PARIS (Reuters) - Chinese billionaire Guo Guangchang sweetened his bid for struggling Club Mediterranee (>> CLUB MEDITERRANEE) at the last minute on Friday, trumping a 24 euro-a-share offer from Italian tycoon Andrea Bonomi in France's longest-running takeover battle.

The new 24.60 euro offer, made a few hours before Friday's 1700 GMT deadline, valued the holiday operator at 939 million euros (736.47 million pounds). It is the eighth offer Club Med investors have been asked to evaluate since May 2013 when Guo first offered 17 euros.

The new offer will give Club Med "an opportunity to grow, with more resources, in its domestic market and in foreign markets where it must develop today," Jiannong Qian, head of Guo's Gaillon Invest II vehicle, told a news conference.

France's AMF regulator set a new deadline of 1700 GMT (5.00 p.m. BST) on Jan. 7 for Bonomi's Global Resorts vehicle to make another counterbid.

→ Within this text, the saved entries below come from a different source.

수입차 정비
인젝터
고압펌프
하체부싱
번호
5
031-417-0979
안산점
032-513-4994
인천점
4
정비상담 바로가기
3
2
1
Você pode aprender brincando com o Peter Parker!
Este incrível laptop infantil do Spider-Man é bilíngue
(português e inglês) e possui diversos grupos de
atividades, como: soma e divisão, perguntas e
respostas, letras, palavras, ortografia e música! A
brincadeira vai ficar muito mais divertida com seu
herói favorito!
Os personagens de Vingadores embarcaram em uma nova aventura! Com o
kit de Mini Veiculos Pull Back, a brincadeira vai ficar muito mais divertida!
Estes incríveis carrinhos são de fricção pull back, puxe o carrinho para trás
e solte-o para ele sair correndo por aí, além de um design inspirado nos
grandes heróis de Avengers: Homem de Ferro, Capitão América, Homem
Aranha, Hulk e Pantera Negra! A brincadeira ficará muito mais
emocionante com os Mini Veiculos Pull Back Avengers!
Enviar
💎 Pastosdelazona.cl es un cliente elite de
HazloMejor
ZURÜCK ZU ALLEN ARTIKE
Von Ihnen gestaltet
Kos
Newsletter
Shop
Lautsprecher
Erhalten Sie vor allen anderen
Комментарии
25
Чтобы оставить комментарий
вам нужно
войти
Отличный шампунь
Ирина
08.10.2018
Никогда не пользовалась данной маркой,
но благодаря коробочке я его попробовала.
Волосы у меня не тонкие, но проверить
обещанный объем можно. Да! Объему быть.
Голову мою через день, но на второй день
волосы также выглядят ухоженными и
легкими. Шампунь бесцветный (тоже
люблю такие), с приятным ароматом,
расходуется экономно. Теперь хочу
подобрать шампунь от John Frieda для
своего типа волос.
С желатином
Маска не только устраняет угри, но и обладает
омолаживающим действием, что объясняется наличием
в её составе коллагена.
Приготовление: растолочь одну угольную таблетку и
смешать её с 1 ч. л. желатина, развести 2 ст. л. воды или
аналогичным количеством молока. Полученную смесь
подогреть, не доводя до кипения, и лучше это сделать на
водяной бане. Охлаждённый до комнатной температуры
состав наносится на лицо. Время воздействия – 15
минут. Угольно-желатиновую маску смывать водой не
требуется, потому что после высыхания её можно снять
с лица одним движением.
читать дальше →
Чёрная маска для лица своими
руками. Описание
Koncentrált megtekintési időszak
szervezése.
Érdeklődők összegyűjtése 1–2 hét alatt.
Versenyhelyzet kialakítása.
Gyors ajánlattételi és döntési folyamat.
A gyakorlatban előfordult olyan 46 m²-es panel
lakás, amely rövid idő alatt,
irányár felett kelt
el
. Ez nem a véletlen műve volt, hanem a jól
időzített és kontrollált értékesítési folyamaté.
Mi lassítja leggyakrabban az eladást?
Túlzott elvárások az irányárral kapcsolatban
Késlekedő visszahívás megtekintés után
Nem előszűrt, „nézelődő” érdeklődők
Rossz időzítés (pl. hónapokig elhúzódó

A spokesman for Global Resorts said on Friday it was reviewing all its options.

The AMF has been seeking to bring the process to an end by reducing the deadline period after each bid.

It said that after Jan. 7, the deadline for a new bid would be seven trading days instead of 10. If the regulator feels the process has gone on too long, it still has the option to ask for final, sealed bids.

Club Med shares, suspended ahead of Friday's announcement, rose to 25.05 euros after resuming trading, their highest since September 2008, suggesting investors expect the battle to continue. The stock is up 44 percent this year.

Guo and Bonomi have been raising their bids in turn for months. Both men see turnaround potential in a business damaged by the weak economy in its core European market and by a stalled attempt to move up market.

Club Med management has consistently backed Guo's offer.

The Guo camp also said on Friday that it could consider a delisting of Club Med. Bonomi is also in favour of a delisting.

Guo, who Forbes estimates has a net worth of about $4.3 billion, has described Club Med as an ideal investment to tap booming Chinese demand for the kind of leisure it offers for its harried and increasingly affluent city dwellers.

Gaillon Invest II is majority controlled by Guo's Fosun conglomerate (>> Fosun International Limited). It now comprises Fosun with a 62.6 percent stake, Portuguese insurer Fidelidade with 20 percent, French private equity partner Ardian with 5.8 percent, the management of Club Med with 2.9 percent and Chinese travel agency U-Tour with 8.7 percent.

Club Med said in a statement after the close of trading that following the new offer, its board had decided to postpone the annual general shareholders meeting that had been scheduled for Jan. 12. A new date will be set later.